Barnabé Rudge - Tome II
délicieux, où il était plongé
tout éveillé. Les rayons du soleil couchant qu'il avait en face de
lui avaient passé dans son âme. Il ne manquait qu'une chose à son
bonheur. Ah ! si
Elle
pouvait seulement le voir en ce
moment !
Le jour était sur son déclin ; la chaleur
commençait à faire place à la fraîcheur du soir. Le vent léger qui
se levait se jouait dans sa chevelure et faisait frissonner
doucement le drapeau au-dessus de sa tête. Il y avait, dans ce
bruit glorieux et dans le calme d'alentour, comme un souffle frais
et libre qui répondait à ses sentiments. Il n'avait jamais été si
heureux.
Il était donc appuyé sur sa hampe, regardant
le soleil couchant, et songeant avec un sourire qu'il était en
sentinelle pour garder l'or enterré près de là, lorsqu'il vit de
loin trois ou quatre hommes qui s'avançaient d'un pas rapide vers
la maison, et qui faisaient signe de la main aux gens de
l'intérieur de se retirer pour ne pas se trouver au milieu d'un
danger prochain. À mesure qu'ils s'approchaient, leurs gestes
devenaient de plus en plus expressifs, et ils ne furent pas plus
tôt à portée de la voix, que les premiers crièrent que les soldats
arrivaient.
À ces mots Barnabé plia son drapeau, et
l'attacha autour de la lance. Son cœur battait bien fort, mais il
ne songeait pas plus à avoir peur, ni à se retirer, que sa lance
elle-même. Les passants officieux qui l'avaient averti se hâtèrent,
après l'avoir prévenu du danger qu'il courait, d'entrer dans la
maison, où ils jetèrent par leur arrivée le trouble et l'alarme.
Les gens se mirent aussitôt à fermer les portes et les fenêtres, en
lui faisant signe avec instance de fuir sans perdre de temps, et
répétèrent à plusieurs reprises cet avis : mais pour toute
réponse il branla la tête d'un air indigné, et n'en resta que plus
ferme à son poste. Voyant alors qu'il n'y avait pas moyen de le
persuader, ils ne songèrent plus qu'à leur propre sûreté, et
quittant la place, où ils ne laissèrent qu'une bonne vieille, ils
se sauvèrent à toutes jambes.
Jusque-là, rien n'annonçait que la crainte
produite par cette nouvelle ne fût pas imaginaire ; mais
la Botte
n'était pas évacuée depuis cinq minutes, qu'on
vit apparaître, à travers champs, une troupe d'hommes en mouvement,
et, à l'éclat de leurs armes et de leur équipement qui brillaient
au soleil, à leur marche régulière et soutenue (car ils avançaient
comme un seul homme), il était facile de reconnaître que c'étaient…
des soldats. En un moment Barnabé s'aperçut bien que c'était un
fort détachement de gardes à pied, avec deux messieurs en habit
bourgeois dans leurs rangs, et un petit peloton de cavalerie ;
ces derniers étaient à l'arrière-garde et pas plus d'une
demi-douzaine.
Ils avançaient résolument, sans accélérer le
pas en approchant, sans pousser un cri, sans montrer la moindre
émotion ni la moindre inquiétude.

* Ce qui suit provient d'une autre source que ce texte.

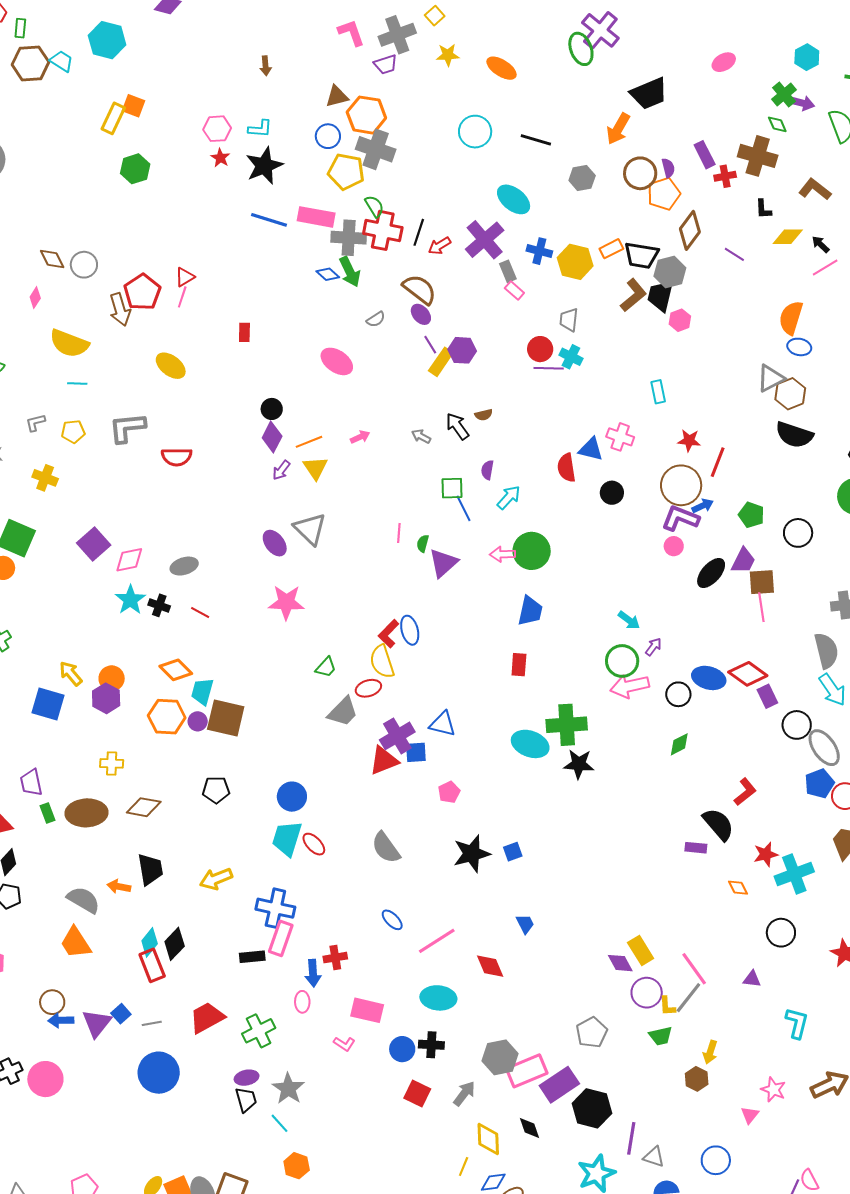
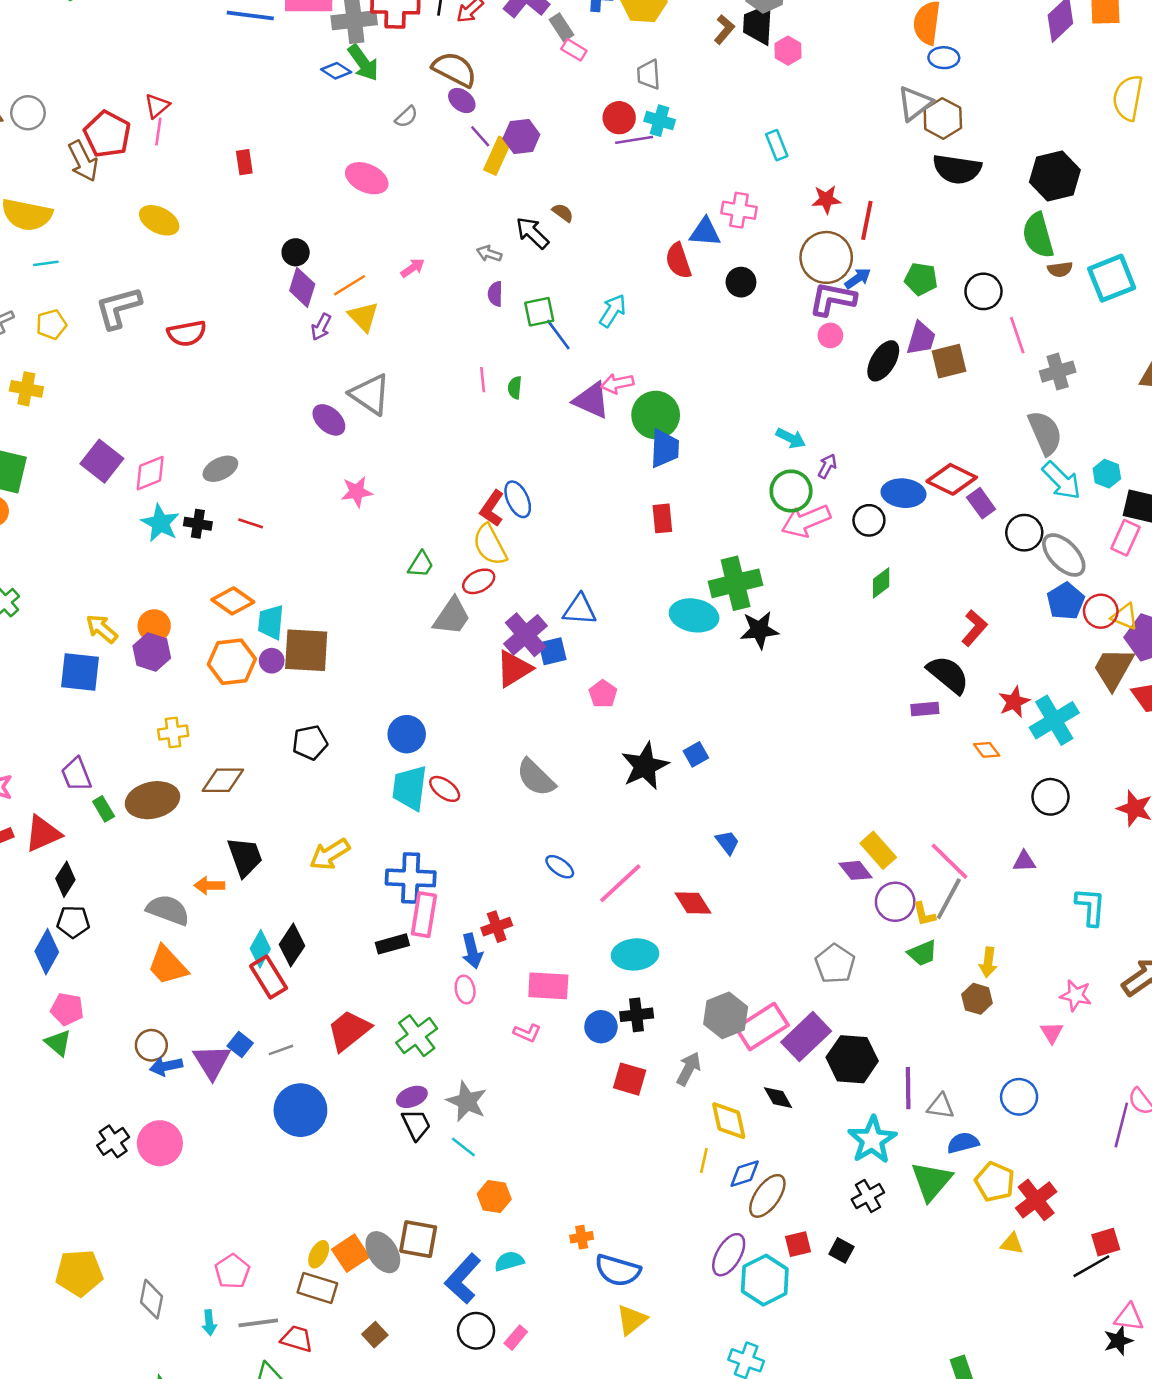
brown L-shape: (633, 295) -> (724, 29), size x0.7
brown semicircle: (484, 415) -> (563, 213), turned -120
purple semicircle: (487, 470) -> (495, 294), moved
green circle: (532, 551) -> (656, 415), moved
purple triangle: (443, 563) -> (591, 400), moved, turned -44
pink star: (286, 602) -> (357, 492), size x0.7
pink line: (761, 607) -> (1017, 335), moved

Barnabé lui-même savait bien que
cela n'avait rien d'extraordinaire dans la troupe ; cependant
cet ordre invariable avait quelque chose de singulièrement imposant
pour un homme accoutumé au bruit et au tumulte d'une populace
indisciplinée. Avec tout cela, il n'en resta pas moins décidé à
garder son poste, et fit bonne contenance.
Ils étaient déjà arrivés dans la cour, où ils
firent halte. L'officier qui les commandait dépêcha une ordonnance
aux cavaliers, qui envoyèrent immédiatement un des leurs.
L'officier échangea avec lui quelques mots, et ils jetèrent un coup
d'œil à Barnabé, qui reconnut dans le cavalier celui qu'il avait
démonté à Westminster, bien étonné de le revoir en face de lui.
L'autre, renvoyé en toute hâte, fit le salut militaire au
commandant et retourna vers ses camarades, rangés à quelques pas de
là.
L'officier ayant alors commandé :
« amorcez… chargez, etc., » Barnabé, malgré la cruelle
assurance que c'était pour lui que se faisaient ces préparatifs, ne
put se défendre d'un certain plaisir en entendant sonner la crosse
des fusils à terre et retentir la baguette dans le canon de l'arme.
Mais après quelques autres commandements, les soldats se mirent
immédiatement sur une file et cernèrent entièrement les bâtiments,
à la distance d'une dizaine de pas ; du moins Barnabé n'en
compta pas davantage entre lui et les soldats qui lui faisaient
face. Les cavaliers restèrent à part, à leur place.